Collected data:

------

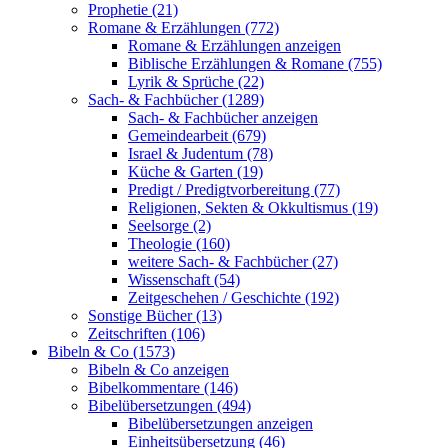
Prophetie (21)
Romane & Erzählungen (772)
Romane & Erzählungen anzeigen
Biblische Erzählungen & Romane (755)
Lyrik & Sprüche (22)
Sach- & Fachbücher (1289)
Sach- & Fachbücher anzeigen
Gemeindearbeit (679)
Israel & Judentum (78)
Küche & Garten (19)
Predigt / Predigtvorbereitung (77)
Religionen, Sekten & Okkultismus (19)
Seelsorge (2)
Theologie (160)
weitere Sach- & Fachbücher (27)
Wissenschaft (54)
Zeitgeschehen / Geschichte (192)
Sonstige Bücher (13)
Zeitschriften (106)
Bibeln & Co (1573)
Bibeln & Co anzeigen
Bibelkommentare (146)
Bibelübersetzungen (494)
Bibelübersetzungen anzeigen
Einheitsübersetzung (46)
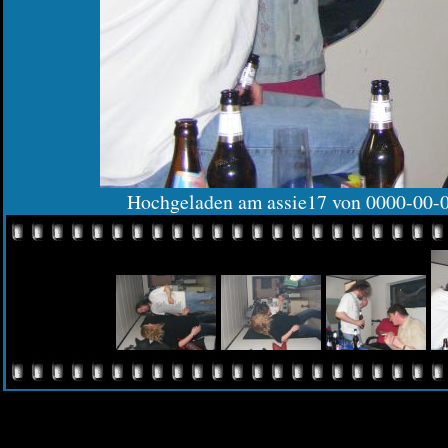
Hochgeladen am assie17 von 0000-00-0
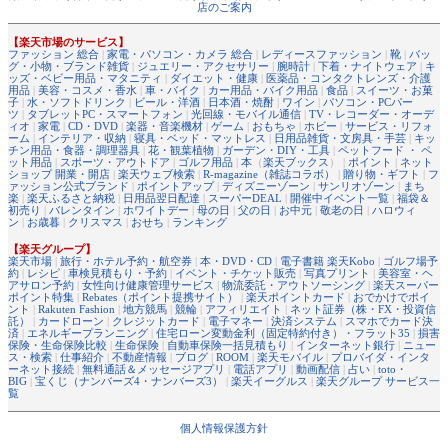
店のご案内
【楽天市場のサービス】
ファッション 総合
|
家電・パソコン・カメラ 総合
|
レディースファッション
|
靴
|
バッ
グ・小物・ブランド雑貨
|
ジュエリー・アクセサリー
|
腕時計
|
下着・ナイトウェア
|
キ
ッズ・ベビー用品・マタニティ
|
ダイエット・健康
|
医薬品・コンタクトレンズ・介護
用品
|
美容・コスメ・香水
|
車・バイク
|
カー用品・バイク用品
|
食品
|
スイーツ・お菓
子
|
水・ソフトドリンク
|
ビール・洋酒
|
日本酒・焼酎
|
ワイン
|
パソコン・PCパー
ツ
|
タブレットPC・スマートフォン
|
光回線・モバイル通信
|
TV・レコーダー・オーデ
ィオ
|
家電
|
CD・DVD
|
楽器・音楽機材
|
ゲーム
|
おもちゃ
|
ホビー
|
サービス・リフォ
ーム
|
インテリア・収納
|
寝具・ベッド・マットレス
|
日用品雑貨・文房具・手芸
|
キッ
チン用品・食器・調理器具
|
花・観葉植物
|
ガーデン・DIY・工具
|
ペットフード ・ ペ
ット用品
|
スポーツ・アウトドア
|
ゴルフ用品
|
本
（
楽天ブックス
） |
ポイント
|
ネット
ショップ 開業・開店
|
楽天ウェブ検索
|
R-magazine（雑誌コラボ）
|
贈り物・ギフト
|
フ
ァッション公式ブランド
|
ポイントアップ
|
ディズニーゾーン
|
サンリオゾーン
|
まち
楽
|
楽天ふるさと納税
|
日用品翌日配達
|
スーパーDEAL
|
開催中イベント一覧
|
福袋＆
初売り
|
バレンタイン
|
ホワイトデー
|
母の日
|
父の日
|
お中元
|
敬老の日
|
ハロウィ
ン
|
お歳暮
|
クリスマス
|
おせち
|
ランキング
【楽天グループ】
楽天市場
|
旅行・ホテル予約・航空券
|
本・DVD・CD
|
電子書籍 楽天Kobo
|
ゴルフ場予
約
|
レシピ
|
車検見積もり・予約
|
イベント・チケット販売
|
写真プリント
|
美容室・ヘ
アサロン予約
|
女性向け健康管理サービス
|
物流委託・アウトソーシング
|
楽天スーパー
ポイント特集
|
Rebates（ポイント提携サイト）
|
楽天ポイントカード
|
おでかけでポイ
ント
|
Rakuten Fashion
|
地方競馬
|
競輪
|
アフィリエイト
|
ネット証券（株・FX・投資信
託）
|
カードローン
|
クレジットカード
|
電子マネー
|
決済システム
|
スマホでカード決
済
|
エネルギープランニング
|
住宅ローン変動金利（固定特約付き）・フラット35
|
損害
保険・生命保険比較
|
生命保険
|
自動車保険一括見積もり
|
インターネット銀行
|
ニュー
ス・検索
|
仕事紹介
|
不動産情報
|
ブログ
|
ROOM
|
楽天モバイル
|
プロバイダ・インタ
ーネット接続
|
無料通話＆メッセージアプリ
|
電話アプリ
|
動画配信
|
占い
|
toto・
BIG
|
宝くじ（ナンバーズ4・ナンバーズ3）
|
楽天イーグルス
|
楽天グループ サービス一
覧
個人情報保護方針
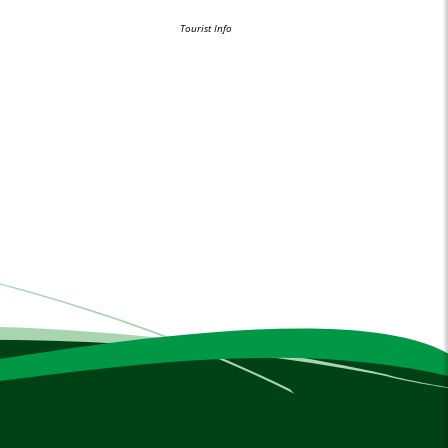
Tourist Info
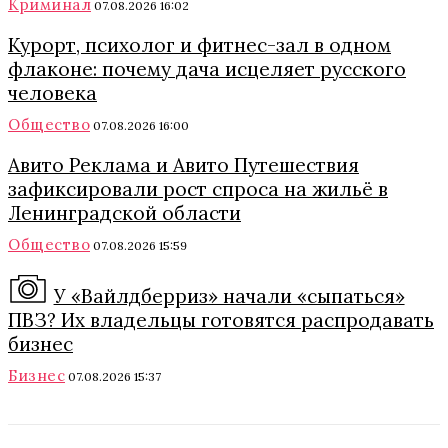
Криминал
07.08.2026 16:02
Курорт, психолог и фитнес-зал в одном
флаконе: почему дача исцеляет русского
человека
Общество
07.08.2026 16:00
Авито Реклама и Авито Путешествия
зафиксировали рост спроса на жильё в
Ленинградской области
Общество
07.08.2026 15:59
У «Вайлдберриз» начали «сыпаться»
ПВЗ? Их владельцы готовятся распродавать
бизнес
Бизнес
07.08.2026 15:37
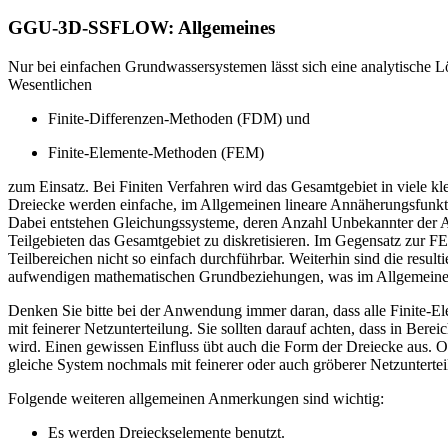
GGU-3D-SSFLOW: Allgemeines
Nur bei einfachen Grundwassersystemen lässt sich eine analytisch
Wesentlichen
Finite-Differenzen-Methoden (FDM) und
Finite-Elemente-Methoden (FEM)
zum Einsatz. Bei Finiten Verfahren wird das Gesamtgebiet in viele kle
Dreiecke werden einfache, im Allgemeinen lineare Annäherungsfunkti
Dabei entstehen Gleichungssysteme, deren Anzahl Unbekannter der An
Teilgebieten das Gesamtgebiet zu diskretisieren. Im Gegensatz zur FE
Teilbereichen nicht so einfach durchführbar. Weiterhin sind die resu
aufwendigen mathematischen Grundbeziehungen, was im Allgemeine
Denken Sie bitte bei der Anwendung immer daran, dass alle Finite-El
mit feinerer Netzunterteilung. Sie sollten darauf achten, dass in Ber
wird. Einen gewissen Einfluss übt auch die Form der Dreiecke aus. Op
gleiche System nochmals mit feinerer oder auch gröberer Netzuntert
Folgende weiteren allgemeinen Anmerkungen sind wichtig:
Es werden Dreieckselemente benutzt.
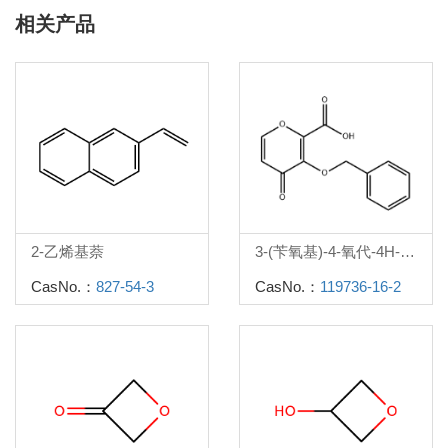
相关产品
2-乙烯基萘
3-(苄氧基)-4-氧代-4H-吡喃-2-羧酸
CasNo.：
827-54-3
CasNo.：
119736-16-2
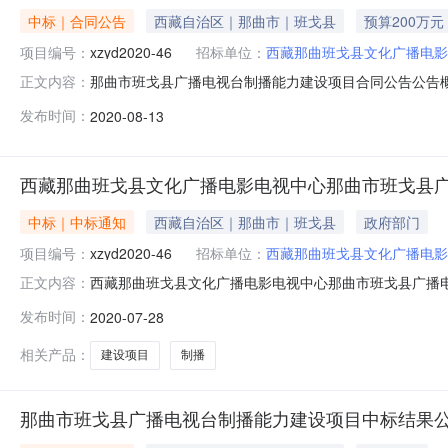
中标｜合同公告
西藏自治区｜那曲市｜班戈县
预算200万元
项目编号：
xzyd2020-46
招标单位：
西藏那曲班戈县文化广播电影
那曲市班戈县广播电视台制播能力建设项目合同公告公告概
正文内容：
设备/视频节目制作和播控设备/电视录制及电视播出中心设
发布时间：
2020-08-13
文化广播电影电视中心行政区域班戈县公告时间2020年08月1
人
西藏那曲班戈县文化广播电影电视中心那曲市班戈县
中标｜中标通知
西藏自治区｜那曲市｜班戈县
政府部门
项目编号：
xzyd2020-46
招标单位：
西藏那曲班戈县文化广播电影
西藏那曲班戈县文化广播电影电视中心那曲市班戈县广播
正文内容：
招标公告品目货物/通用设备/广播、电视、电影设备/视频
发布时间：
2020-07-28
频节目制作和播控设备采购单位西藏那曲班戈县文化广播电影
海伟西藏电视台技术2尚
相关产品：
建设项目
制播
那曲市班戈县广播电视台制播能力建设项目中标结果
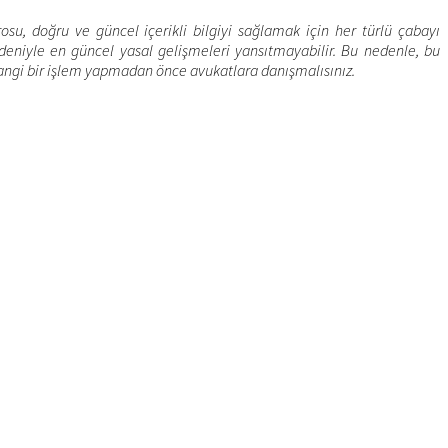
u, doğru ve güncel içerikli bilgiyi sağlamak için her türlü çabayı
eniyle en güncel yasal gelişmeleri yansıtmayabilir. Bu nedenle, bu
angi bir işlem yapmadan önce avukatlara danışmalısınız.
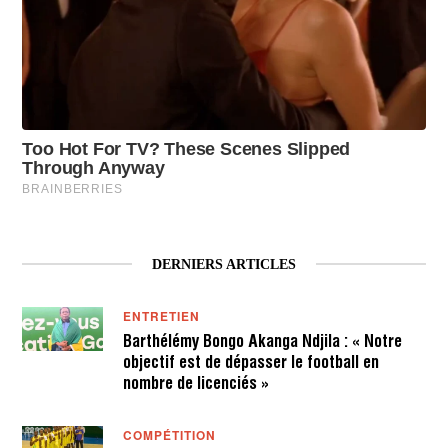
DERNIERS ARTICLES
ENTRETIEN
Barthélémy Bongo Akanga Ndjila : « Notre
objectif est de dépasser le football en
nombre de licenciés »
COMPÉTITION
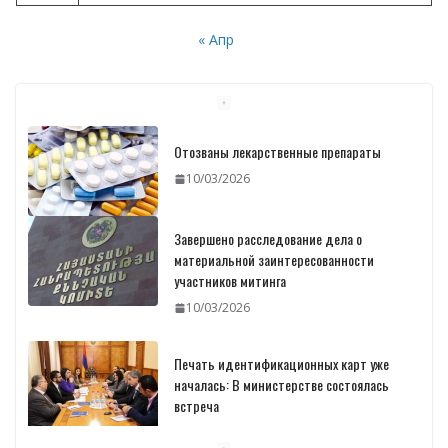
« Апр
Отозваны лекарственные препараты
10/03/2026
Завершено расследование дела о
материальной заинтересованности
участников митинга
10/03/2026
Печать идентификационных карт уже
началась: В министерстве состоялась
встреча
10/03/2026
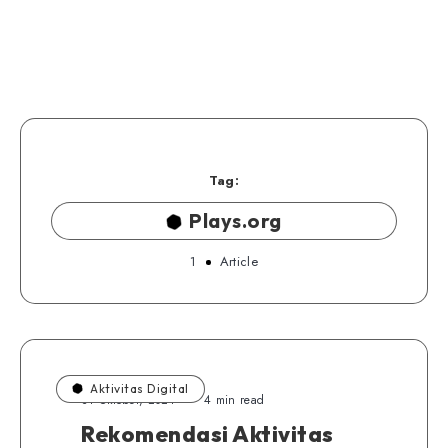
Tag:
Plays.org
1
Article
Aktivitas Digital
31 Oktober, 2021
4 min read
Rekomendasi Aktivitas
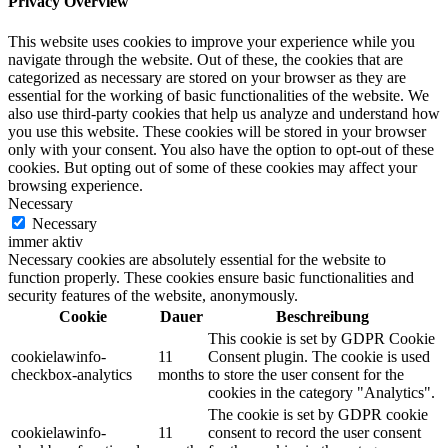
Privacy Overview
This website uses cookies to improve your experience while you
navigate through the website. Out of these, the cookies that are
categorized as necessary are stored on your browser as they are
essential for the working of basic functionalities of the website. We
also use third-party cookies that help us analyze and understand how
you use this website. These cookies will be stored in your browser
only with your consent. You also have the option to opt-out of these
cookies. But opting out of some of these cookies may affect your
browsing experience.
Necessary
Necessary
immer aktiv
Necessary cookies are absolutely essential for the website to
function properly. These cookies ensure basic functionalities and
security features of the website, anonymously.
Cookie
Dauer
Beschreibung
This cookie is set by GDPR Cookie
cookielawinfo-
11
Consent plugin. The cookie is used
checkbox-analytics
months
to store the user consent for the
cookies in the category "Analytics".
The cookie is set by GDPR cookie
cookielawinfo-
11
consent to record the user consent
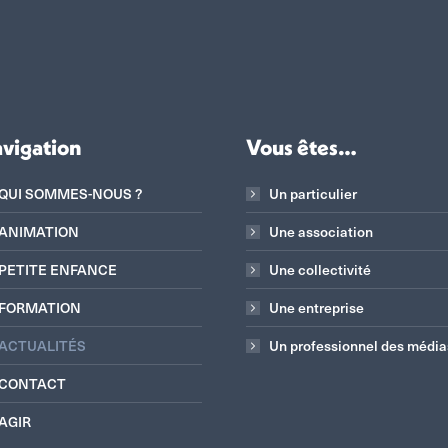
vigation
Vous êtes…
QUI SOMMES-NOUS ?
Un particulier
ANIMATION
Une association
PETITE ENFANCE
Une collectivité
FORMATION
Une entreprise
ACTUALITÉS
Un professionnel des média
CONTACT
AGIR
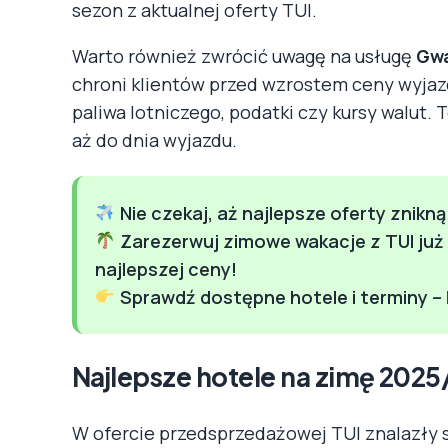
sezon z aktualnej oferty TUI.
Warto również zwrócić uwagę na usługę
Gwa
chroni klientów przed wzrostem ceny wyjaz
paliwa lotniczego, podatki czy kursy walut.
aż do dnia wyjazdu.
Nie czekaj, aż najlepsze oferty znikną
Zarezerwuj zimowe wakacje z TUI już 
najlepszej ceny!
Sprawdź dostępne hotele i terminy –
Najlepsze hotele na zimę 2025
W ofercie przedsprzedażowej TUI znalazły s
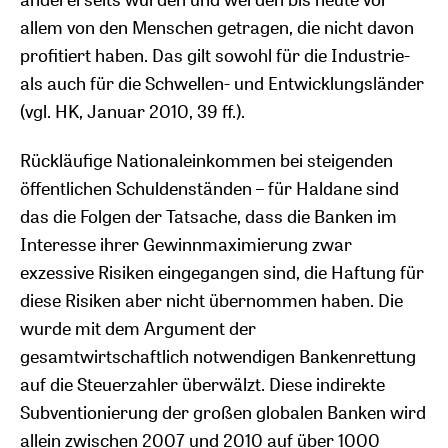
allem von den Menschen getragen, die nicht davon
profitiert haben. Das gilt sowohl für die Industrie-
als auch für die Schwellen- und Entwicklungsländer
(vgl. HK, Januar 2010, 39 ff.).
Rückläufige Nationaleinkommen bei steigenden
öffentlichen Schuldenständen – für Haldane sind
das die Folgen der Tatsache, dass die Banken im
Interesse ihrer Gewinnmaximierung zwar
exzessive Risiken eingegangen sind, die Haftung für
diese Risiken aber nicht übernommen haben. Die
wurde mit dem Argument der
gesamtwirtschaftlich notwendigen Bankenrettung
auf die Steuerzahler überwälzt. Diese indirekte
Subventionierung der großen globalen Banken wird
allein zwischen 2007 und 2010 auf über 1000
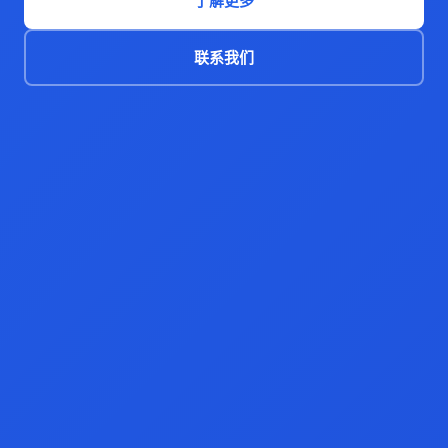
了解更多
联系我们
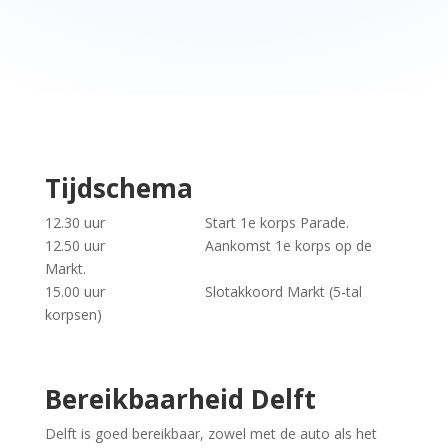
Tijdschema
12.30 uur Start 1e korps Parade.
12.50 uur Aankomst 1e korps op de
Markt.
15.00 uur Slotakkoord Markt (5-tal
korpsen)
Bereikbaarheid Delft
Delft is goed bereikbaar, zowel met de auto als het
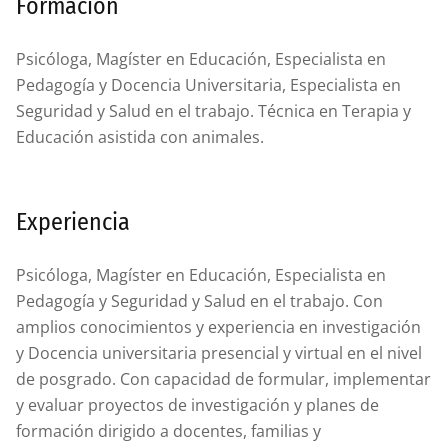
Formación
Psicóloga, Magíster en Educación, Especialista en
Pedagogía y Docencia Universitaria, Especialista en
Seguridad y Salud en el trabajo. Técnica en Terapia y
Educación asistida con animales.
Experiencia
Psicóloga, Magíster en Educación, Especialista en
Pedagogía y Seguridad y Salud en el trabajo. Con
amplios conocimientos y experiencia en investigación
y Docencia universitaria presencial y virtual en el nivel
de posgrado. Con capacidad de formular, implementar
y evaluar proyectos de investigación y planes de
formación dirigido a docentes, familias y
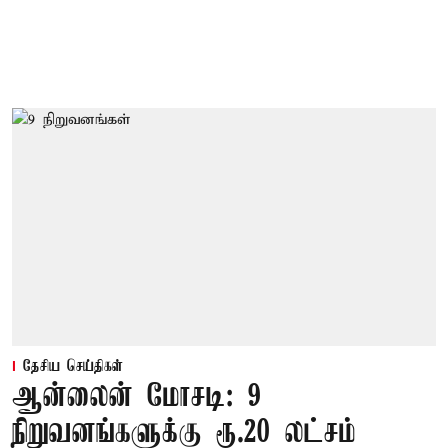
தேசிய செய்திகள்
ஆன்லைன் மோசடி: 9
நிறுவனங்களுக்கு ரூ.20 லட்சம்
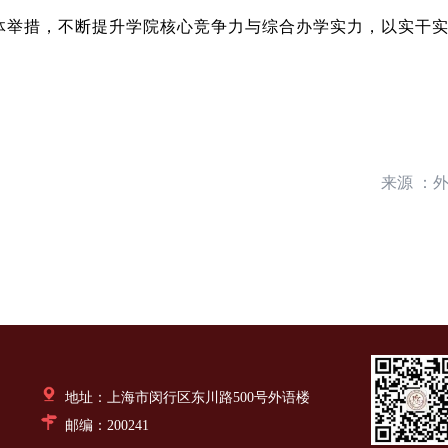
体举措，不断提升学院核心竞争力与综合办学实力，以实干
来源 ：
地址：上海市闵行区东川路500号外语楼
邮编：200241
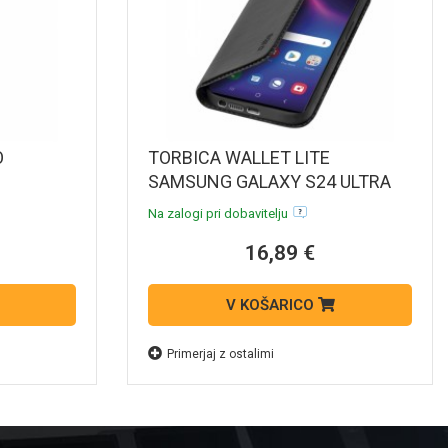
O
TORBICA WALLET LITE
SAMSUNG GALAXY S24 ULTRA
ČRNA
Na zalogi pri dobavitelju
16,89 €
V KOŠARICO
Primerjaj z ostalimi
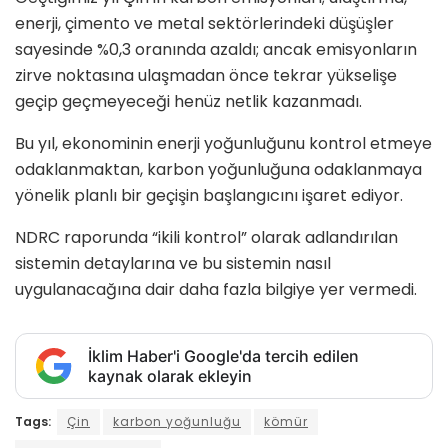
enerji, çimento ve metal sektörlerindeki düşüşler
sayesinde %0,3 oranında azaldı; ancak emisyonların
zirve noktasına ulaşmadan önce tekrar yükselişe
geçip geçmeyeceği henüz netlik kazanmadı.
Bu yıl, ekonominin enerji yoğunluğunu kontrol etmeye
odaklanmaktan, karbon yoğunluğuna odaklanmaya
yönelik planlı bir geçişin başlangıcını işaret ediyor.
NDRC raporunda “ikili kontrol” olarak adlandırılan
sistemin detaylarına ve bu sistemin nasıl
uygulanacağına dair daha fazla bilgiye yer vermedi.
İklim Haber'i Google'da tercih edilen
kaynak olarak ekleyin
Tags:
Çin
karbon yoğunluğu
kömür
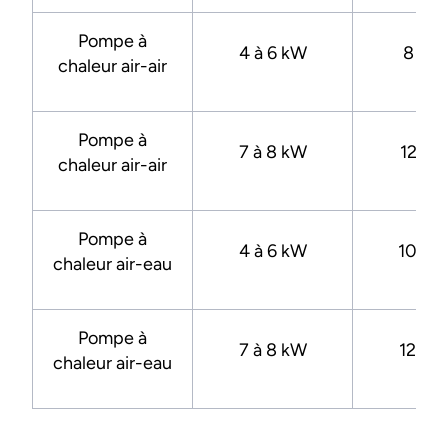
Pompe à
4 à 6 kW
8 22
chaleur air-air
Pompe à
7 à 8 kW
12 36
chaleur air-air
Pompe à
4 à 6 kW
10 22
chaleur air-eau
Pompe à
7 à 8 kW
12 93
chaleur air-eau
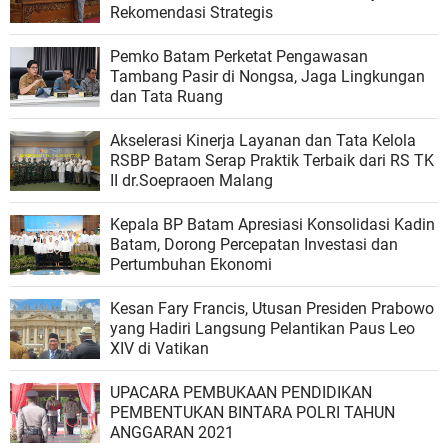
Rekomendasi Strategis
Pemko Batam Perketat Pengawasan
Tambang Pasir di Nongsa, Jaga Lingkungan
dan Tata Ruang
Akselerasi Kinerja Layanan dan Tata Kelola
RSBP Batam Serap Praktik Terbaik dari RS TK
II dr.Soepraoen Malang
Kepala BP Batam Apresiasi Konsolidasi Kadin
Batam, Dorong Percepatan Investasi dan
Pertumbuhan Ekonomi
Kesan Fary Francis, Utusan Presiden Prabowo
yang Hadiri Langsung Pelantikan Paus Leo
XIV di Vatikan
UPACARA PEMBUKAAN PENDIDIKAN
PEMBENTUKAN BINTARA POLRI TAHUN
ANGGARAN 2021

------

Say again, exactly, only those lines of the records that run from the start through the line with "チン用品・食器・調理器具". Pictures are to be skipped.

Prophetie (21)
Romane & Erzählungen (772)
Romane & Erzählungen anzeigen
Biblische Erzählungen & Romane (755)
Lyrik & Sprüche (22)
Sach- & Fachbücher (1289)
Sach- & Fachbücher anzeigen
Gemeindearbeit (679)
Israel & Judentum (78)
Küche & Garten (19)
Predigt / Predigtvorbereitung (77)
Religionen, Sekten & Okkultismus (19)
Seelsorge (2)
Theologie (160)
weitere Sach- & Fachbücher (27)
Wissenschaft (54)
Zeitgeschehen / Geschichte (192)
Sonstige Bücher (13)
Zeitschriften (106)
Bibeln & Co (1573)
Bibeln & Co anzeigen
Bibelkommentare (146)
Bibelübersetzungen (494)
Bibelübersetzungen anzeigen
Einheitsübersetzung (46)
Hochgeladen am assie17 von 0000-00-0
店のご案内
【楽天市場のサービス】
ファッション 総合
|
家電・パソコン・カメラ 総合
|
レディースファッション
|
靴
|
バッ
グ・小物・ブランド雑貨
|
ジュエリー・アクセサリー
|
腕時計
|
下着・ナイトウェア
|
キ
ッズ・ベビー用品・マタニティ
|
ダイエット・健康
|
医薬品・コンタクトレンズ・介護
用品
|
美容・コスメ・香水
|
車・バイク
|
カー用品・バイク用品
|
食品
|
スイーツ・お菓
子
|
水・ソフトドリンク
|
ビール・洋酒
|
日本酒・焼酎
|
ワイン
|
パソコン・PCパー
ツ
|
タブレットPC・スマートフォン
|
光回線・モバイル通信
|
TV・レコーダー・オーデ
ィオ
|
家電
|
CD・DVD
|
楽器・音楽機材
|
ゲーム
|
おもちゃ
|
ホビー
|
サービス・リフォ
ーム
|
インテリア・収納
|
寝具・ベッド・マットレス
|
日用品雑貨・文房具・手芸
|
キッ
チン用品・食器・調理器具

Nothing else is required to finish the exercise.